> [Supplied material]:
◇ ◇ ◇ ◇ ◇
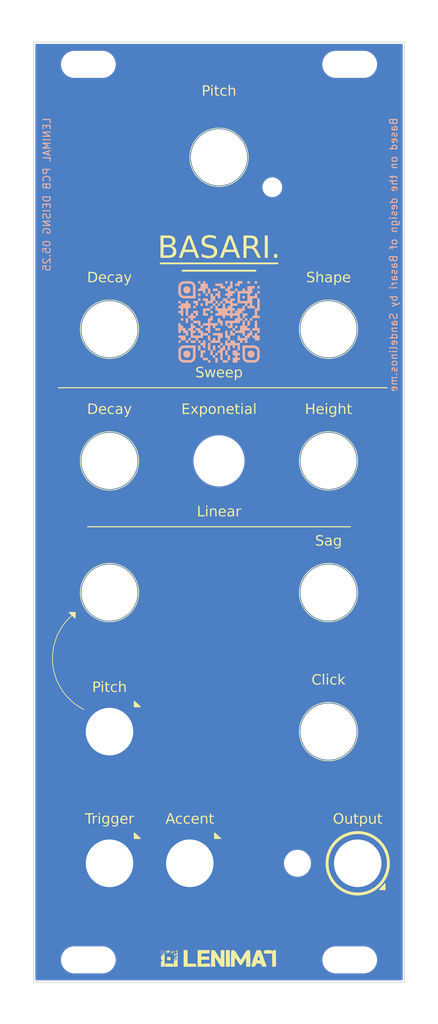
<source format=kicad_pcb>
(kicad_pcb
	(version 20241229)
	(generator "pcbnew")
	(generator_version "9.0")
	(general
		(thickness 1.6)
		(legacy_teardrops no)
	)
	(paper "A4")
	(layers
		(0 "F.Cu" signal)
		(2 "B.Cu" signal)
		(9 "F.Adhes" user "F.Adhesive")
		(11 "B.Adhes" user "B.Adhesive")
		(13 "F.Paste" user)
		(15 "B.Paste" user)
		(5 "F.SilkS" user "F.Silkscreen")
		(7 "B.SilkS" user "B.Silkscreen")
		(1 "F.Mask" user)
		(3 "B.Mask" user)
		(17 "Dwgs.User" user "User.Drawings")
		(19 "Cmts.User" user "User.Comments")
		(21 "Eco1.User" user "User.Eco1")
		(23 "Eco2.User" user "User.Eco2")
		(25 "Edge.Cuts" user)
		(27 "Margin" user)
		(31 "F.CrtYd" user "F.Courtyard")
		(29 "B.CrtYd" user "B.Courtyard")
		(35 "F.Fab" user)
		(33 "B.Fab" user)
		(39 "User.1" user)
		(41 "User.2" user)
		(43 "User.3" user)
		(45 "User.4" user)
		(47 "User.5" user)
		(49 "User.6" user)
		(51 "User.7" user)
		(53 "User.8" user)
		(55 "User.9" user)
	)
	(setup
		(stackup
			(layer "F.SilkS"
				(type "Top Silk Screen")
			)
			(layer "F.Paste"
				(type "Top Solder Paste")
			)
			(layer "F.Mask"
				(type "Top Solder Mask")
				(color "Black")
				(thickness 0.01)
			)
			(layer "F.Cu"
				(type "copper")
				(thickness 0.035)
			)
			(layer "dielectric 1"
				(type "core")
				(thickness 1.51)
				(material "FR4")
				(epsilon_r 4.5)
				(loss_tangent 0.02)
			)
			(layer "B.Cu"
				(type "copper")
				(thickness 0.035)
			)
			(layer "B.Mask"
				(type "Bottom Solder Mask")
				(color "Black")
				(thickness 0.01)
			)
			(layer "B.Paste"
				(type "Bottom Solder Paste")
			)
			(layer "B.SilkS"
				(type "Bottom Silk Screen")
			)
			(copper_finish "None")
			(dielectric_constraints no)
		)
		(pad_to_mask_clearance 0)
		(allow_soldermask_bridges_in_footprints no)
		(tenting front back)
		(grid_origin 50 50)
		(pcbplotparams
			(layerselection 0x00000000_00000000_55555555_5755f5ff)
			(plot_on_all_layers_selection 0x00000000_00000000_00000000_00000000)
			(disableapertmacros no)
			(usegerberextensions no)
			(usegerberattributes yes)
			(usegerberadvancedattributes yes)
			(creategerberjobfile yes)
			(dashed_line_dash_ratio 12.000000)
			(dashed_line_gap_ratio 3.000000)
			(svgprecision 4)
			(plotframeref no)
			(mode 1)
			(useauxorigin no)
			(hpglpennumber 1)
			(hpglpenspeed 20)
			(hpglpendiameter 15.000000)
			(pdf_front_fp_property_popups yes)
			(pdf_back_fp_property_popups yes)
			(pdf_metadata yes)
			(pdf_single_document no)
			(dxfpolygonmode yes)
			(dxfimperialunits yes)
			(dxfusepcbnewfont yes)
			(psnegative no)
			(psa4output no)
			(plot_black_and_white yes)
			(plotinvisibletext no)
			(sketchpadsonfab no)
			(plotpadnumbers no)
			(hidednponfab no)
			(sketchdnponfab yes)
			(crossoutdnponfab yes)
			(subtractmaskfromsilk no)
			(outputformat 1)
			(mirror no)
			(drillshape 1)
			(scaleselection 1)
			(outputdirectory "")
		)
	)
	(net 0 "")
	(net 1 "GNDREF")
	(footprint (layer "F.Cu") (at 92.9 43.8))
	(footprint "synth-gfx:jack-input" (layer "F.Cu") (at 60 153))
	(footprint "synth-gfx:analoog-kick" (layer "F.Cu") (at 75 125))
	(footprint "synth-gfx:7.2mm_pot-sm" (layer "F.Cu") (at 60 80))
	(footprint "synth-gfx:7.2mm_pot-xs" (layer "F.Cu") (at 90 98))
	(footprint (layer "F.Cu") (at 92.9 166.2))
	(footprint "synth-gfx:7.2mm_pot-xs" (layer "F.Cu") (at 60 98))
	(footprint "synth-gfx:7.2mm_pot-xs" (layer "F.Cu") (at 90 135))
	(footprint "synth-gfx:7.2mm_pot-sm" (layer "F.Cu") (at 90 80))
	(footprint "synth-gfx:7.2mm_pot-sm" (layer "F.Cu") (at 75 56.5))
	(footprint (layer "F.Cu") (at 57.1 166.2))
	(footprint "synth-gfx:7.2mm_pot-xs" (layer "F.Cu") (at 90 116))
	(footprint "synth-gfx:mount" (layer "F.Cu") (at 57.1 43.9))
	(footprint "synth-gfx:led_3mm" (layer "F.Cu") (at 85.75 153))
	(footprint "synth-gfx:sw-spdt"
		(layer "F.Cu")
		(uuid "aa192a39-c5bc-4615-8177-5dba721e1f03")
		(at 75 98)
		(property "Reference" "REF**"
			(at 0 -4 0)
			(unlocked yes)
			(layer "F.SilkS")
			(hide yes)
			(uuid "9f8fe42e-cd84-4f40-acad-659b8964b5a7")
			(effects
				(font
					(size 1 1)
					(thickness 0.1)
				)
			)
		)
		(property "Value" "sw-spdt"
			(at 0 4.25 0)
			(unlocked yes)
			(layer "F.Fab")
			(uuid "0f85ef6c-ca6f-4161-87ce-83e05c71bdd2")
			(effects
				(font
					(size 1 1)
					(thickness 0.15)
				)
			)
		)
		(property "Datasheet" ""
			(at 0 0 0)
			(unlocked yes)
			(layer "F.Fab")
			(hide yes)
			(uuid "f11ff2e3-1297-4e41-b32d-e8bea6093ec2")
			(effects
				(font
					(size 1 1)
					(thickness 0.15)
				)
			)
		)
		(property "Description" ""
			(at 0 0 0)
			(unlocked yes)
			(layer "F.Fab")
			(hide yes)
			(uuid "65bb0e35-0764-4c9c-b896-c9bfdde55598")
			(effects
				(font
					(size 1 1)
					(thickness 0.15)
				)
			)
		)
		(fp_text user "${REFERENCE}"
			(at 0 6 0)
			(unlocked yes)
			(layer "F.Fab")
			(u
... [287536 chars truncated]
</source>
◇ ◇ ◇ ◇ ◇
> [Prompt]: Lines holding the string "Courtyard": find them in the listing above and copy each one.

> [The answer]:
		(31 "F.CrtYd" user "F.Courtyard")
		(29 "B.CrtYd" user "B.Courtyard")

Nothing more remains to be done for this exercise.